Since this is the first time I've tried to unsubscribe I don't know if this has happened before but it looks like a bug to me.


----------



## LightPhoenix (Dec 23, 2007)

It's probably related to the problems with subscribed threads, so it's not surprising.  I think this is the first time anyone's ever called out unsubscribe as well though.

It will be fixed when ENW2 comes out.


----------



## HeavenShallBurn (Dec 23, 2007)

Thanks for the reply, just figured if it was a problem it should be reported.


----------



## LightPhoenix (Dec 24, 2007)

Oh, absolutely!

To further expand... first, I am not a moderator.  I just read Meta a lot   .

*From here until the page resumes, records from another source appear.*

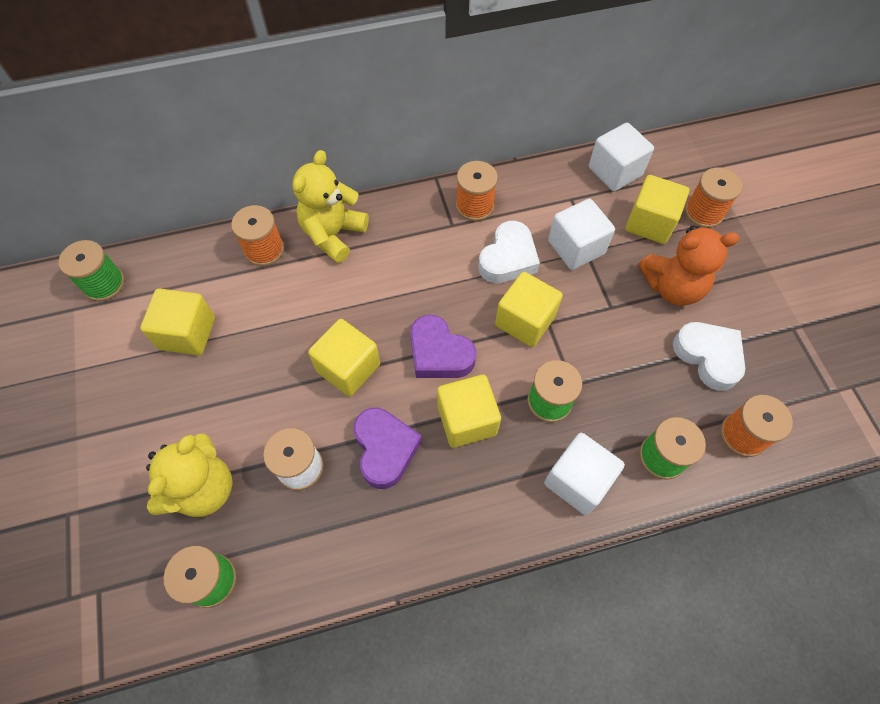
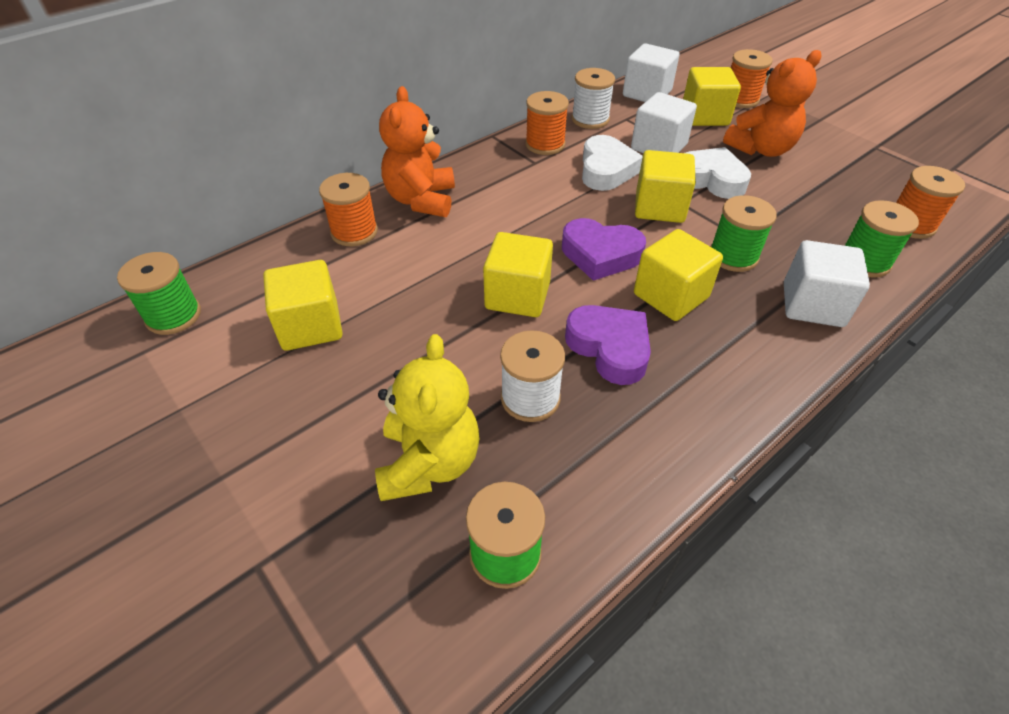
camera: 25 degrees left, 15 degrees down
(333, 234) = (421, 200): yellow teddy bear -> orange teddy bear
(536, 188) = (590, 119): none -> white spool
(708, 357) = (832, 184): white heart -> white heart (710, 180)

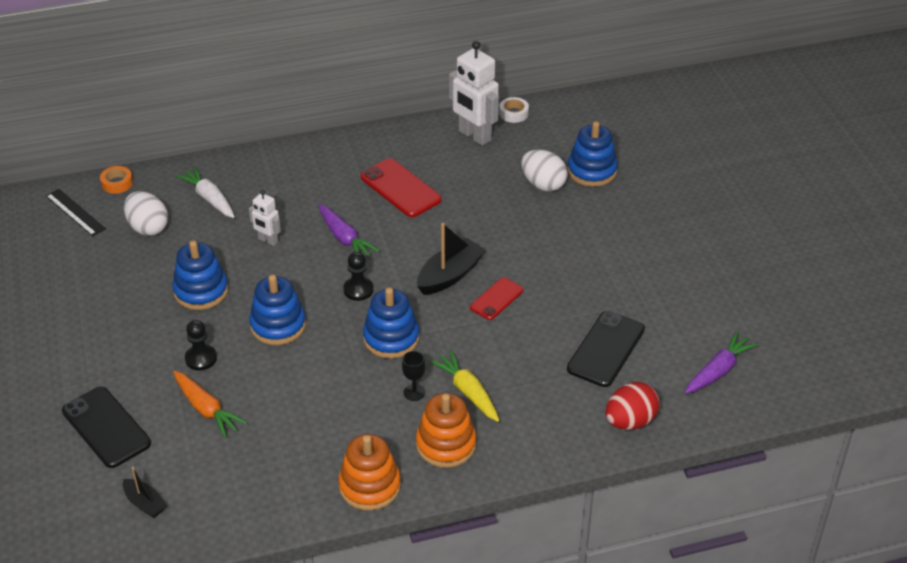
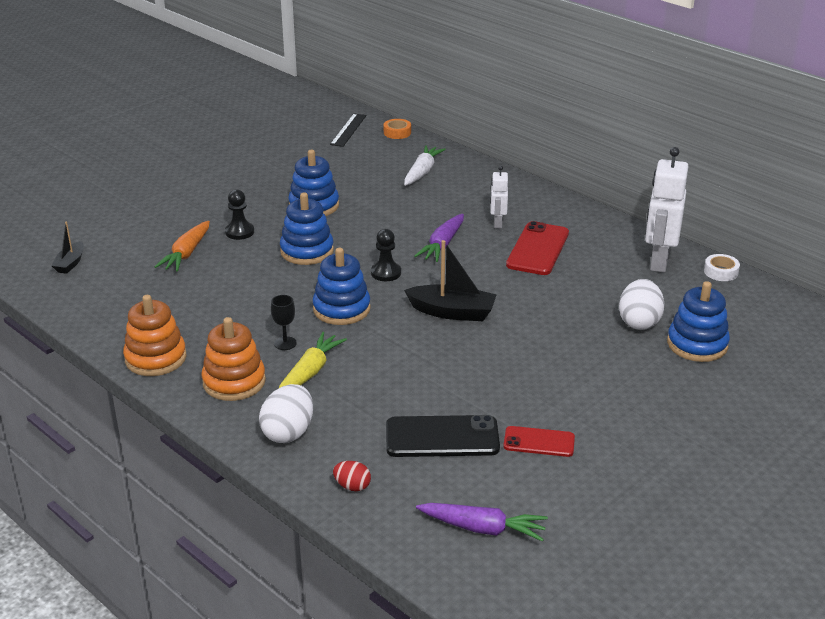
camera: 60 degrees right, 10 degrees down
(106, 427) = (137, 221): black phone -> none
(148, 227) = (362, 161): white egg -> white egg (288, 432)
(268, 240) = (401, 212): white robot -> white robot (497, 223)
(496, 299) = (447, 348): red phone -> red phone (539, 442)
(630, 421) = (352, 486): red egg -> red egg, size x0.55

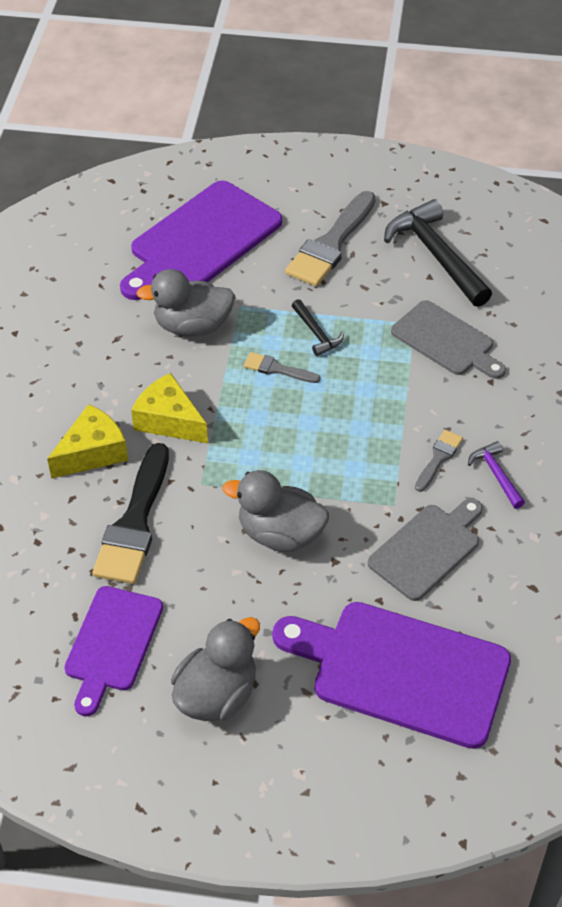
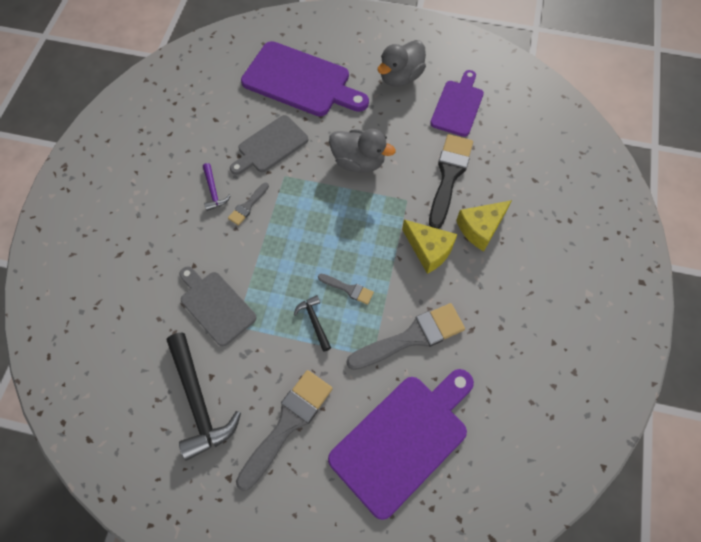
camera: 175 degrees left, 15 degrees up
(192, 326) = (412, 337): grey duck -> grey brush

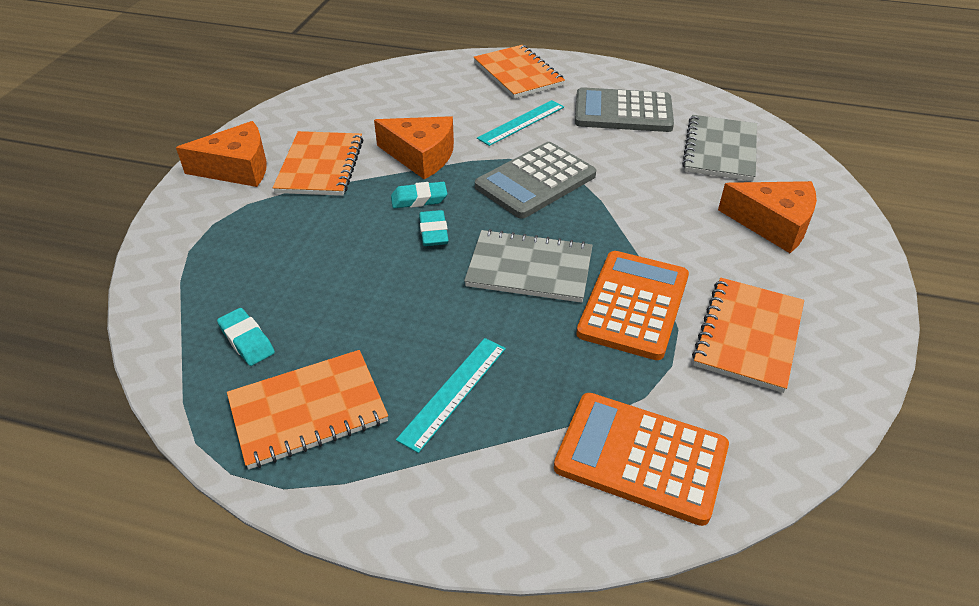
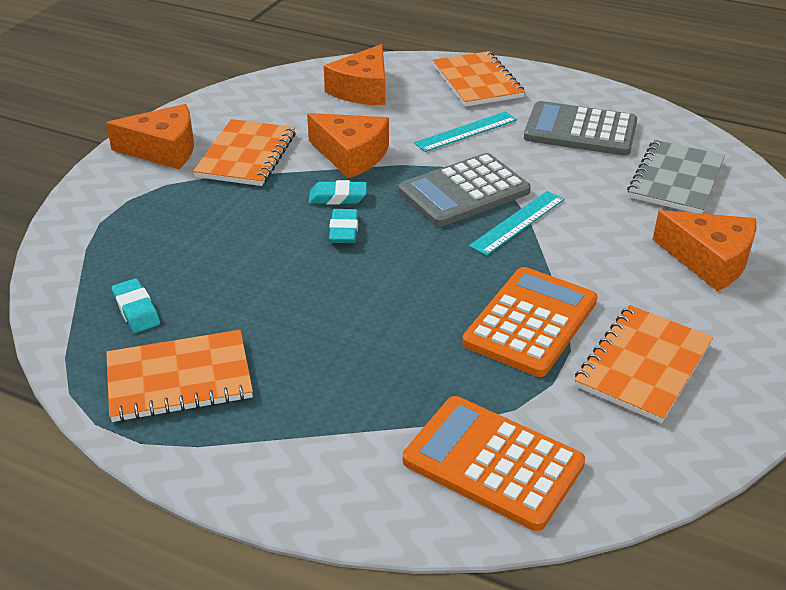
camera: 10 degrees right, 5 degrees down
(415, 91) = (362, 90): none -> orange cheese
(453, 392) = (323, 380): turquoise ruler -> turquoise ruler (517, 222)
(529, 268) = (432, 275): grey notebook -> none

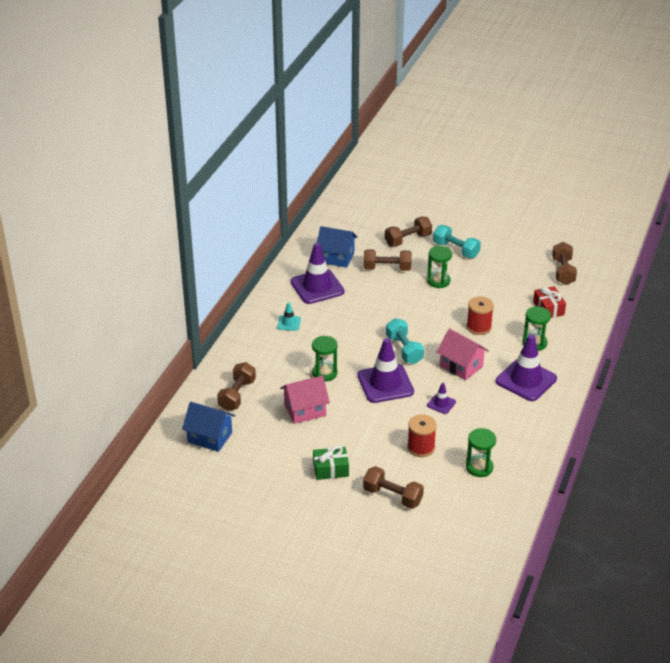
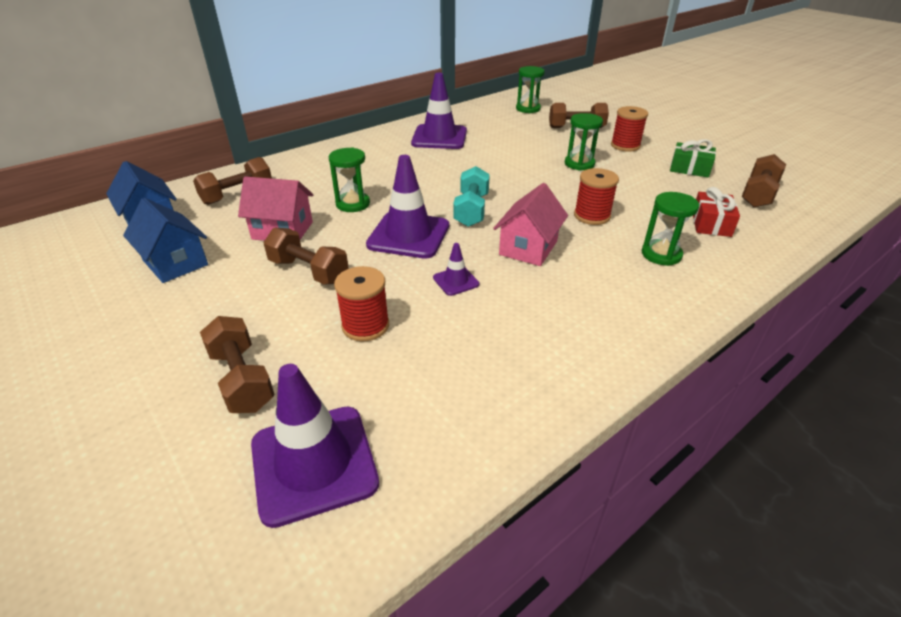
camera: 30 degrees right, 0 degrees up
(289, 323) = (374, 155): turquoise traffic cone -> none
(330, 469) = (217, 305): green gift -> green gift (689, 169)
(336, 258) = (485, 123): blue house -> blue house (175, 263)
(387, 268) = (530, 142): brown dumbbell -> brown dumbbell (309, 271)
(456, 250) = (625, 146): turquoise dumbbell -> red spool
(461, 366) = (528, 248): pink house -> pink house turned 45 degrees clockwise
(479, 467) = (421, 393): green hourglass -> green hourglass (528, 109)
(526, 380) = (612, 294): purple traffic cone -> purple traffic cone (314, 463)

That said, the way I understand it is that at some point, a choice had to be made between maintaining the current site and working on the new version.  I gather that the amount of work needed to fix the current site was preventing progress on the new site, and it was decided to work on ENW2 rather than fix the current site.  Since ENW2 missed the first deadline, Morrus, Michael Morris, et al have decided not to announce a release date.

I don't know that you will be able to unsubscribe... but check some of the threads on subscriptions, there are some ways of dealing with this.  If you only use one home computer, you could always keep links to threads in the mean time.


----------



## FreeXenon (Dec 27, 2007)

LightPhoenix said:
			
		

> That said, the way I understand it is that at some point, a choice had to be made between maintaining the current site and working on the new version.  I gather that the amount of work needed to fix the current site was preventing progress on the new site, and it was decided to work on ENW2 rather than fix the current site.  Since ENW2 missed the first deadline, Morrus, Michael Morris, et al have decided not to announce a release date.




I am popping to say that thread subscriptions aren't working. If what you suggest is true, I am more than happy to deal with it. =)


----------



## LightPhoenix (Dec 28, 2007)

FreeXenon said:
			
		

> I am popping to say that thread subscriptions aren't working. If what you suggest is true, I am more than happy to deal with it. =)




That's a known problem.


----------



## Hairfoot (Dec 28, 2007)

Yes, my hat of subscriptions know no limit.  And now I've added another one.


----------



## Michael Morris (Dec 28, 2007)

ENWorld is running under 3.7 on dev.  I'm finishing the skin tonight - I'm doing a very, very basic conversion not attempting to build in the overly complex skin I had in place earlier this month. As soon as I have a news page in place we'll look into doing a partial relaunch under that code base. No timeline yet.


----------



## FreeXenon (Dec 28, 2007)

Thanks for the update! =)


----------



## Michael Morris (Dec 28, 2007)

I'm doing a brief public beta of en2 now - just the forum area.  I want to make sure vbulletin 3.7 is going to behave itself before moving on to news and reviews.

http://dev.enworld.org/forum/index.php


----------